* Tâches à réaliser *
1. Dans l'extrait sur les eaux souterraines, résumez en deux phrases au plus le paragraphe qui commence par « Le compteur émet une série de bips ».
2. D'après le texte sur les eaux souterraines, expliquez en une à trois phrases pourquoi les étudiants et étudiantes de l'ETH Zurich effectuent ce travail sur le terrain.
3. Poursuivez le texte sur la cartographie des eaux souterraines près de Berne à partir de sa dernière phrase.

====== Extrait

En plein air

Des étudiantes et étudiants de l'ETH Zurich cartographient les eaux souterraines dans une zone forestière près de Berne. Ce travail sur le terrain leur permettra d'acquérir les compétences nécessaires à une carrière dans l'ingénierie environnementale.
La forêt remplace le laboratoire et l'amphithéâtre : Les étudiants et étudiantes en master du programme d'ingénierie environnementale sont sur la piste des eaux souterraines. (Photo : ETH Zurich / Annick Ramp)

Le compteur émet une série de bips assourdissants. Instinctivement, tout le monde se bouche les oreilles. Sans plus attendre, Matthias Willmann, co-responsable du cours, retire la batterie de l'appareil. S'échangeant des sourires, les étudiants et étudiantes continuent à descendre avec précaution le câble dans le trou de forage. Aujourd'hui, il s'agit de mesurer la qualité des eaux souterraines à Kappelen, une commune du canton de Berne.

============
====== Enregistrements de données

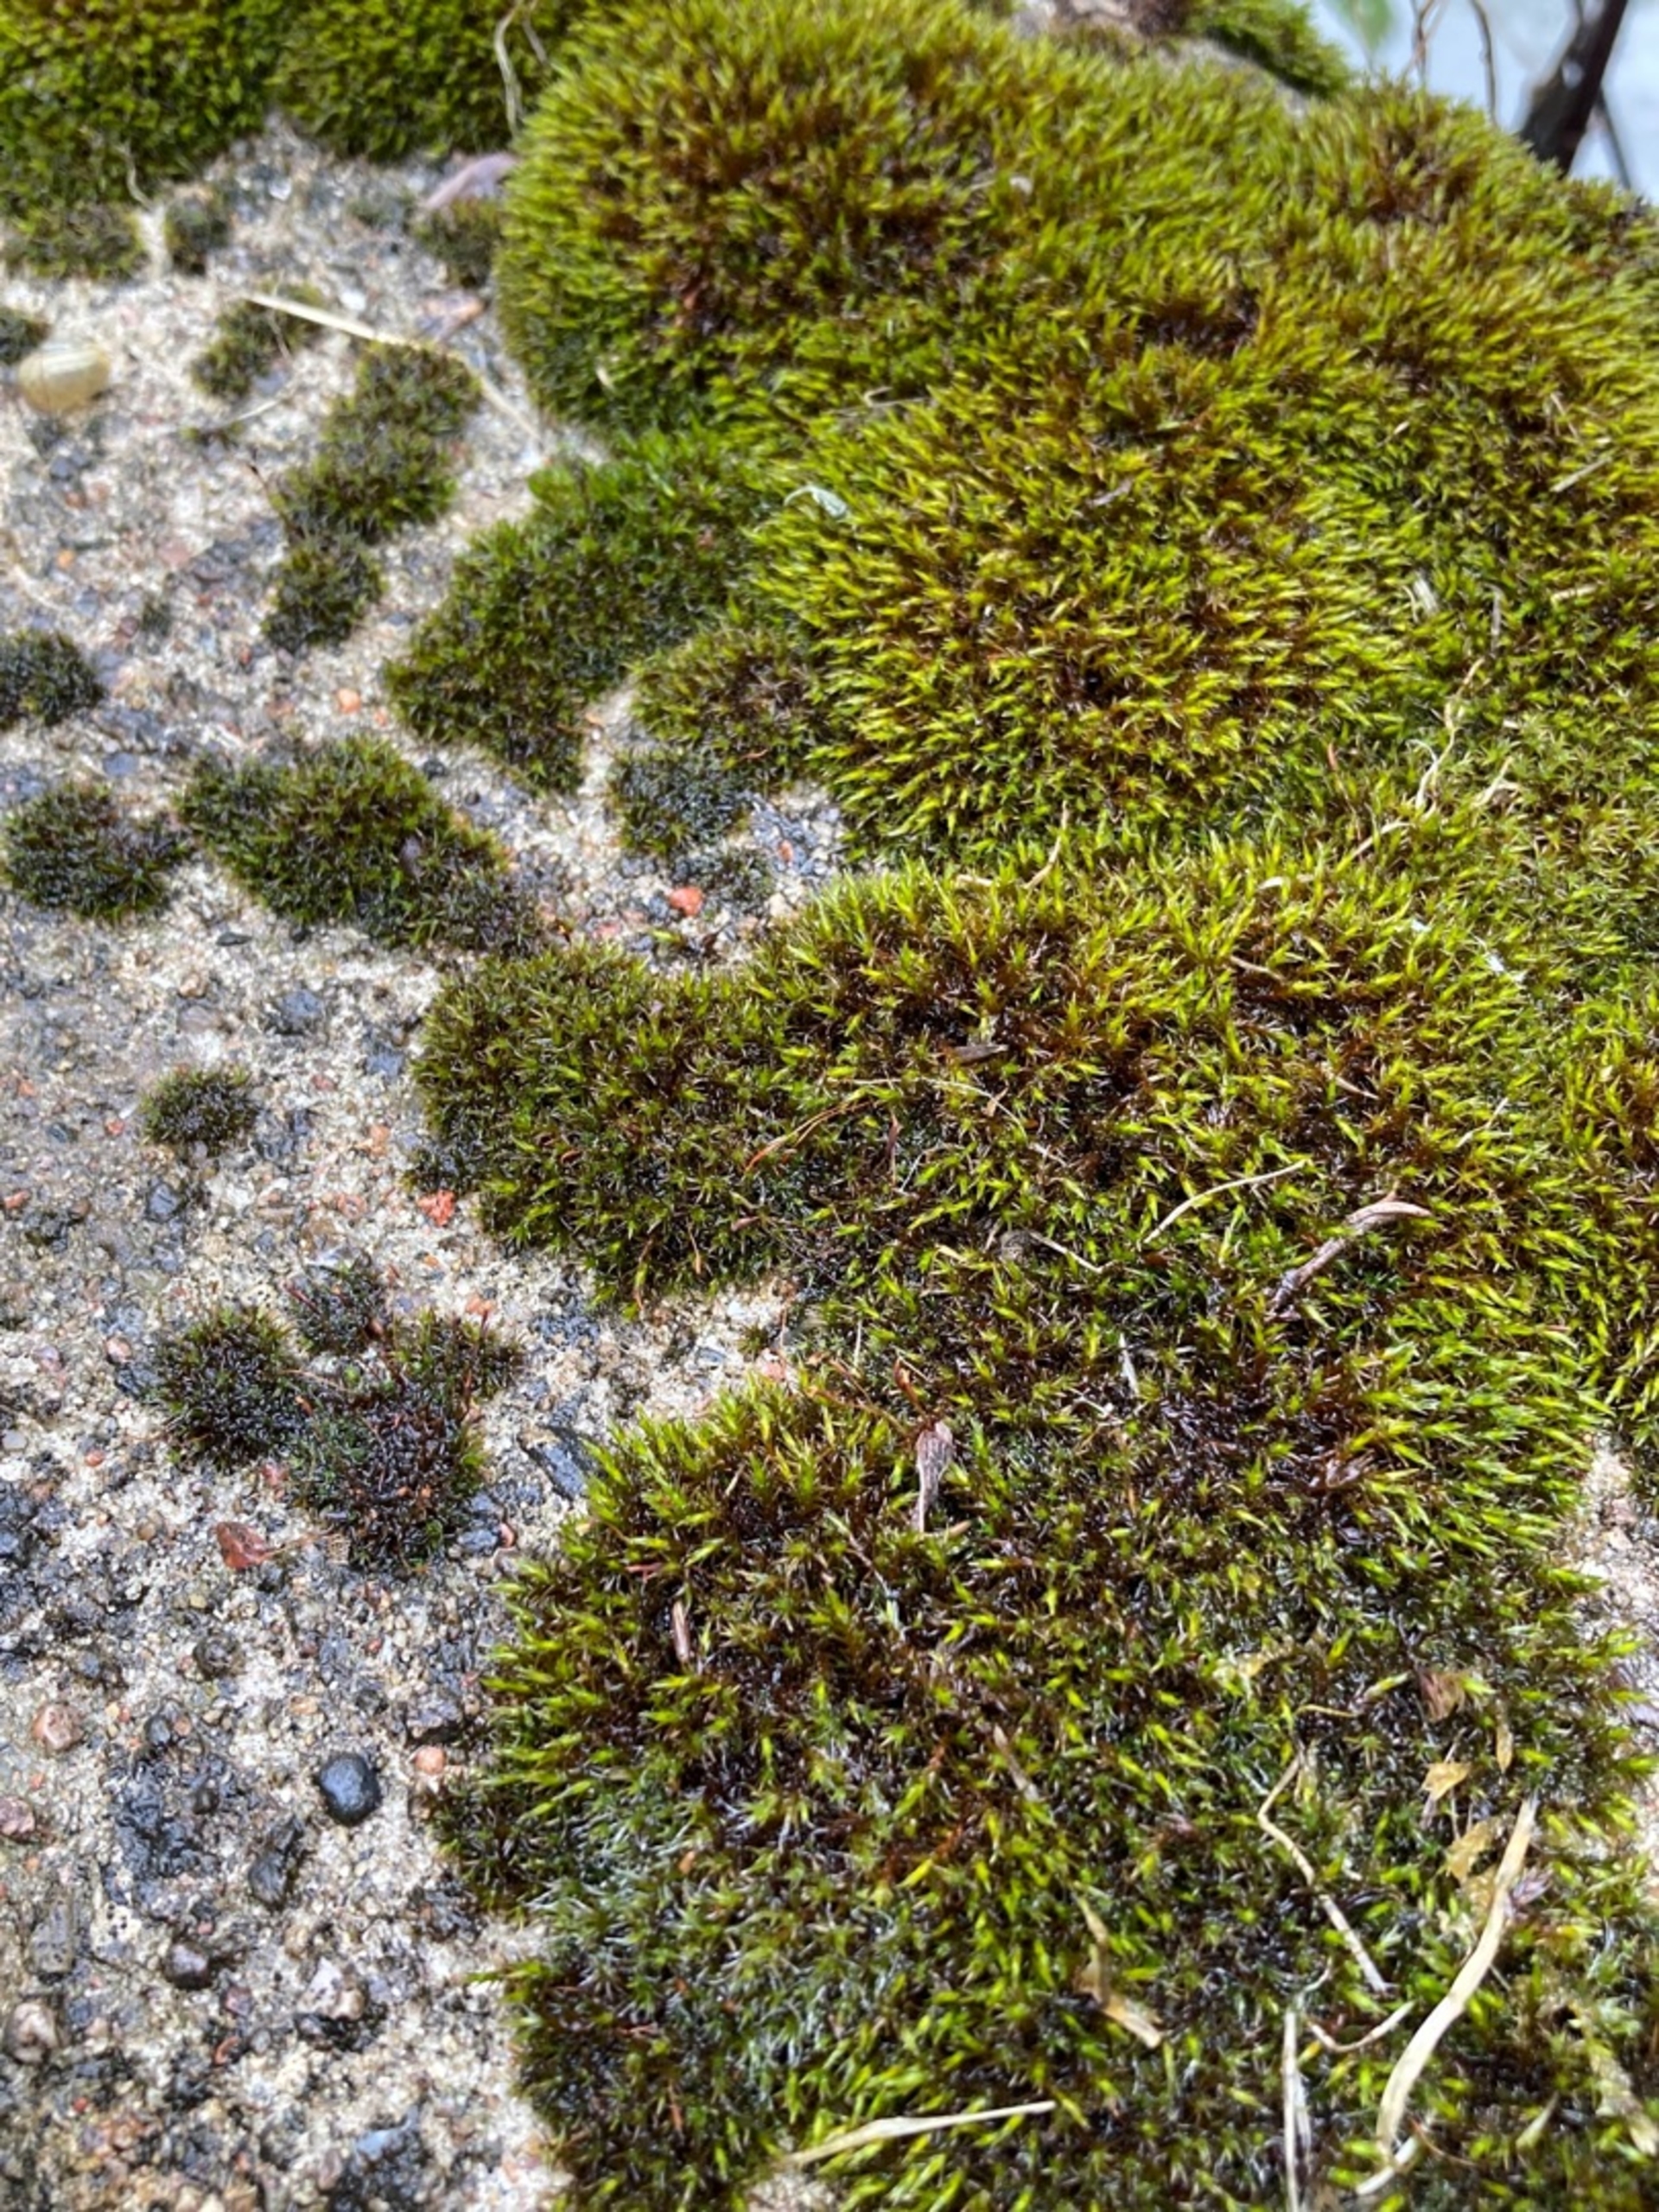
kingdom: Plantae
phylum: Bryophyta
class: Bryopsida
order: Grimmiales
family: Grimmiaceae
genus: Schistidium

============

* Réponses aux tâches *
1. Un compteur émet des bips assourdissants qui obligent tout le monde à se boucher les oreilles, et Matthias Willmann, co-responsable du cours, en retire aussitôt la batterie. Les étudiants et étudiantes continuent alors de descendre prudemment le câble dans le trou de forage pour mesurer la qualité des eaux souterraines à Kappelen, dans le canton de Berne.

2. Ce travail sur le terrain doit leur permettre d'acquérir les compétences nécessaires à une carrière dans l'ingénierie environnementale. Ces étudiants et étudiantes suivent le programme de master en ingénierie environnementale.

3.
Cela ne fait que quelques heures que Carole, Gianna, Raffaele et Robyn sont là. Les quatre étudiantes et étudiants de l'ETH Zurich sont ici pour effectuer un module de trois jours en vue de l'obtention d'un Master en ingénierie de l'environnement, un cours proposé par l'institut de l'ETH Zurich du même nom. Matthias Willmann vient dans cette région forestière depuis 15 ans, d'abord en tant qu'employé de l'ETH Zurich, puis récemment en tant que consultant externe. Au total, une vingtaine d'étudiants et étudiantes participent à ce module, qui vise à cartographier les eaux souterraines locales. Matthias Willmann vient d'expliquer au groupe qu'il existe 16 puits de forage dans la forêt. Creusés verticalement à plus de 10 mètres, ils sont perméables jusqu'à une certaine profondeur. Cela constitue un point d'entrée pour les eaux souterraines, qui peuvent ensuite être analysées par les étudiants.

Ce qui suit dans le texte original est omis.